Exercise brief:
Your task is to find every line of the data that holds the string "یونیت" and copy it.

Supplied information:
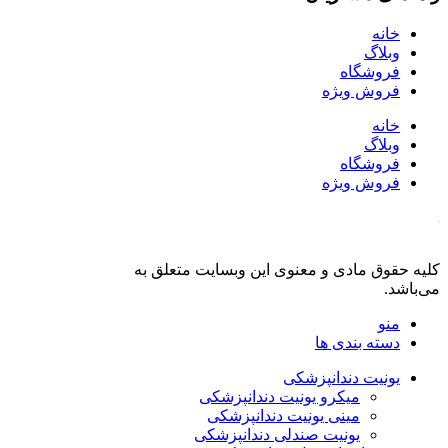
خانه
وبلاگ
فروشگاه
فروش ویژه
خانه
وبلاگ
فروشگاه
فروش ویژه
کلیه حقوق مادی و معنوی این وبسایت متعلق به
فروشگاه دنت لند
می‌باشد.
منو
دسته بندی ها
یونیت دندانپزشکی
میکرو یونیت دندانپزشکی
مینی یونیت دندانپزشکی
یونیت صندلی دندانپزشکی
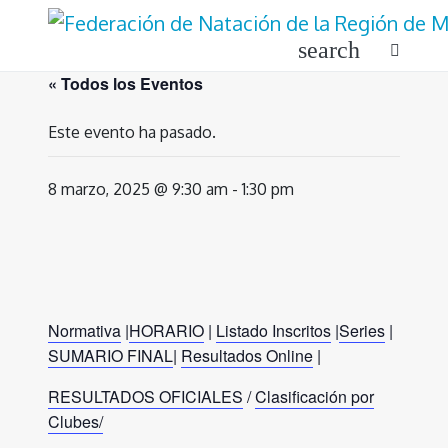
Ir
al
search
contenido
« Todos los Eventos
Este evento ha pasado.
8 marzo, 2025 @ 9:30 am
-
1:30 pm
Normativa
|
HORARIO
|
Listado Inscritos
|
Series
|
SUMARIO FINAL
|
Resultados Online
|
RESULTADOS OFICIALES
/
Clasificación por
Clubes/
* * *
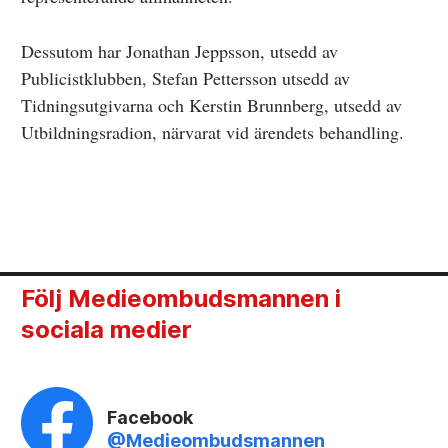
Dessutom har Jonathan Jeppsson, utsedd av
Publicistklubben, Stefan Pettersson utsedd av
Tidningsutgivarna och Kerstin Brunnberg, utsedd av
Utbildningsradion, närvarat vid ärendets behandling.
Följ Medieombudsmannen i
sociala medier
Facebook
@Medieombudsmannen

Written reply:
یونیت دندانپزشکی
میکرو یونیت دندانپزشکی
مینی یونیت دندانپزشکی
یونیت صندلی دندانپزشکی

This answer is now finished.